Reforma do modelo de declaração do IR é urgente
Dentre tantos pleitos de reforma, nenhuma é mais urgente do que o conservador e ultrapassado modelo do imposto de renda, pessoas jurídica e física.
A cada ano que passa, o contribuinte é obrigado a selecionar uma montanha de papelada, corrigir dados e ter ainda a noção que a fonte de despesa lançada irá proceder de forma recíproca para não ser apanhado pelas garras do leão.
E em relação à pessoa jurídica, o fato é tanto pior, haja vista que grandes empresas se ressentem de uma leitura pormenorizada, o que acarreta dúvidas e a transposição dos problemas para as Cortes superiores.
O regime que deveria prevalecer no imposto de renda de confiança foi transformado em desconfiança, assim se barram milhões de contribuintes na malha fina, a pretexto de maiores esclarecimentos, muitas vezes os recibos apresentados são considerados imprestáveis e o fisco pretende, com isso, a quebra do sigilo bancário para que sejam trazidos os cheques.
No entanto, a maioria usa cartão, ou pode até mesmo estar recolhendo o valor em espécie, o que acontece é, sem dúvida, excesso de exação, uma vez que o contribuinte somente tem deveres e prazos e a Receita, ao contrário, só direitos e exigências, boa parte delas descabida.
E, diante do registro em banco de dados das operações realizadas, não haveria mais necessidade de se proceder anualmente à declaração, somente quando houvesse variação patrimonial, ou ganho que não fosse tributado na fonte, numa espécie de conferência pelo fisco, que apresentaria aos contribuintes como ficou sua declaração e ele teria direito de aprovar ou fazer modificações.
A classe assalariada, a que sofre exclusivamente essa legislação antiquada e sem atualização de valores há anos, evidente que já tem seus rendimentos, mensalmente, descontados na fonte, e daí então não se teria mais a obrigação de fazer a declaração, somente se experimentasse qualquer outro ganho que não estivesse ao alcance da Receita.
A escravidão do contribuinte é deveras tenaz pelo fisco, que assaca contra a classe média toda a responsabilidade pelo pagamento de valores, aqueles que ganham acima da média da faixa de renda já são tributados na fonte em 27,5% ao mês, e ainda há outros encargos.
Agora se indaga se o cidadão é obrigado a pagar todo o seu tratamento de saúde, não coberto pelo plano, e assistência odontológica, ambos que o Estado moderno arcaria, qual a razão de ser de ter ainda a obrigação acessória de comprovar, perante a auditoria, que mantém recibos, ou precisará microfilmar cheques?

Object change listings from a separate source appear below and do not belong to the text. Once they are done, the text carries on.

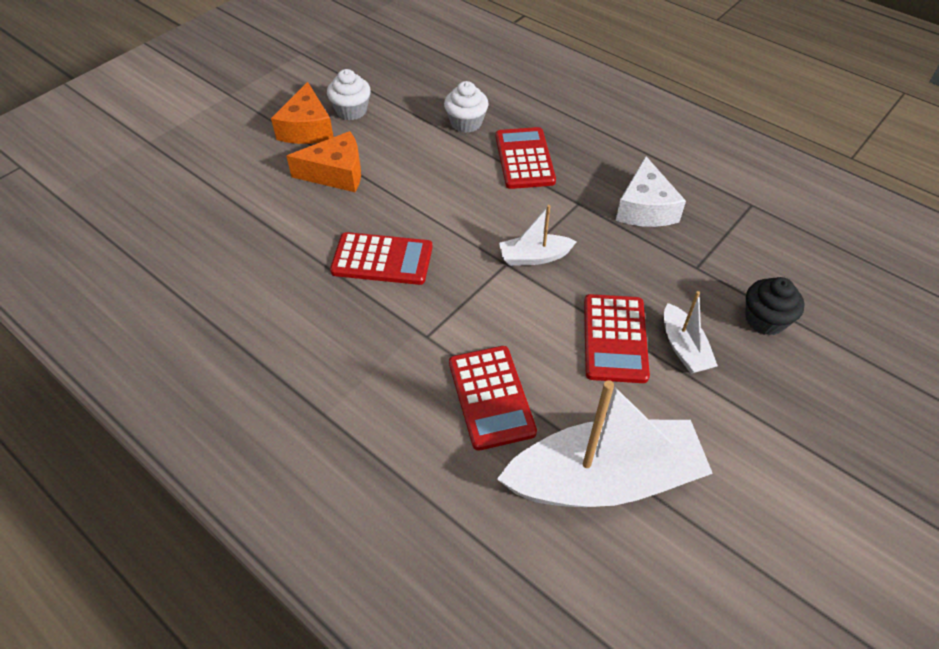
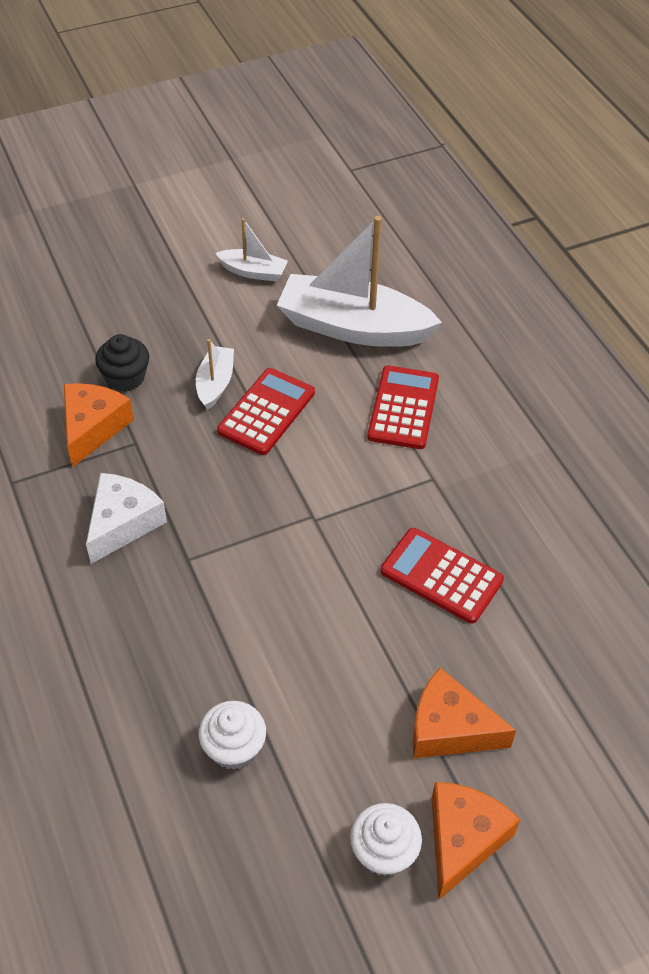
camera: 155 degrees left, 0 degrees up
red calculator [496,127,556,189] -> none
white boat [499,205,577,266] -> white boat moved to [215,218,288,281]
none -> orange cheese [64,383,134,467]

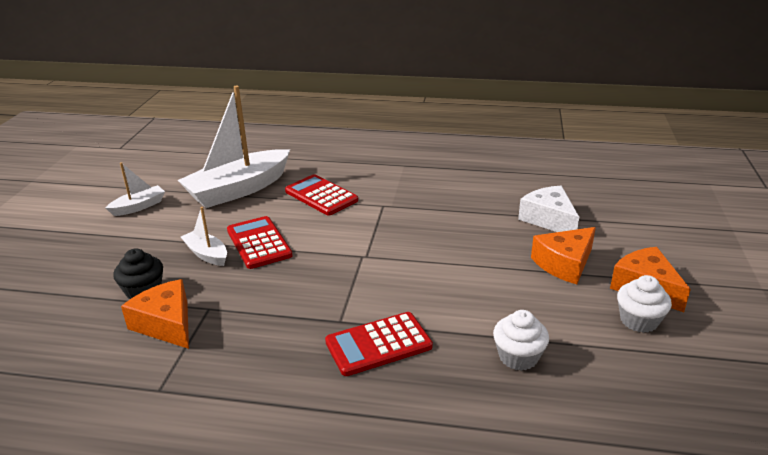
camera: 55 degrees left, 20 degrees down
white cheese [86,473,167,564] -> white cheese moved to [518,186,579,232]
red calculator [380,528,504,624] -> red calculator moved to [325,312,433,376]

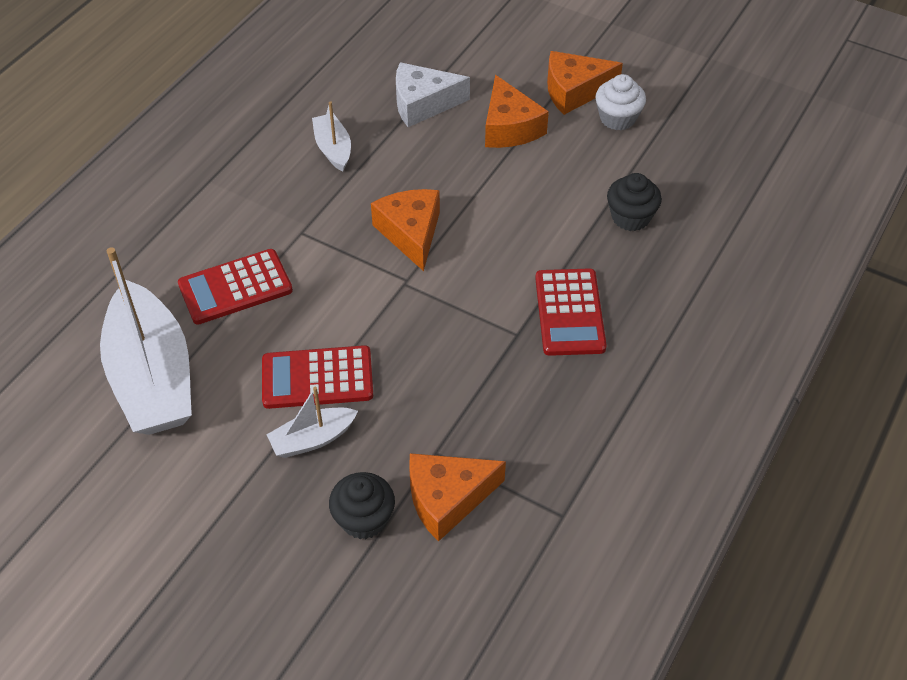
camera: 70 degrees left, 20 degrees up
white boat [106,162,165,216] -> white boat moved to [312,101,351,171]
white cupcake [493,310,549,371] -> black cupcake [607,173,662,231]
none -> orange cheese [371,189,440,271]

O tratamento dispensado pelo fisco é incomum e absolutamente sem razão de ser, a ele compete a prova de fraude, sonegação, ato ilícito, inclusive na esfera penal, mas assacar contra o contribuinte uma presunção de má-fé é absolutamente inadequado e pode inserir-se na regra do prejuízo extrapatrimonial.
Demais a mais, qual é a moral que o fisco deposita diante de tantas falcatruas praticadas nas esferas da república, por diversos setores e simplesmente queda-se inerte.
A conclusão a qual se chega é que o cidadão de bem, pagador dos seus impostos, acaba pagando a conta daqueles que sonegam.
A simplificação do procedimento do imposto de renda, com atualização dos valores, e dispensas em casos mais específicos, tudo isso poderia mudar o retrato da visão sobre a Receita Federal, a fim de que seus técnicos e auditores compusessem um quadro mais voltado para os delitos e anotações sobre grandes contribuintes, fatores distantes do assalariado.
Enquanto não houver uma reviravolta no modelo do imposto de renda, o contribuinte continuará sendo penalizado pelo sistema de malha fina que é, irretorquivelmente, um critério subjetivo de apenas postergar o justo pagamento para aquele que comprovou perante o fisco a normalidade de sua situação.
E diga-se mais, um código de defesa do contribuinte abriria espaço para nivelar direitos e deveres no relacionamento entre ambos.
Carlos Henrique Abrão é desembargador do Tribunal de Justiça de São Paulo.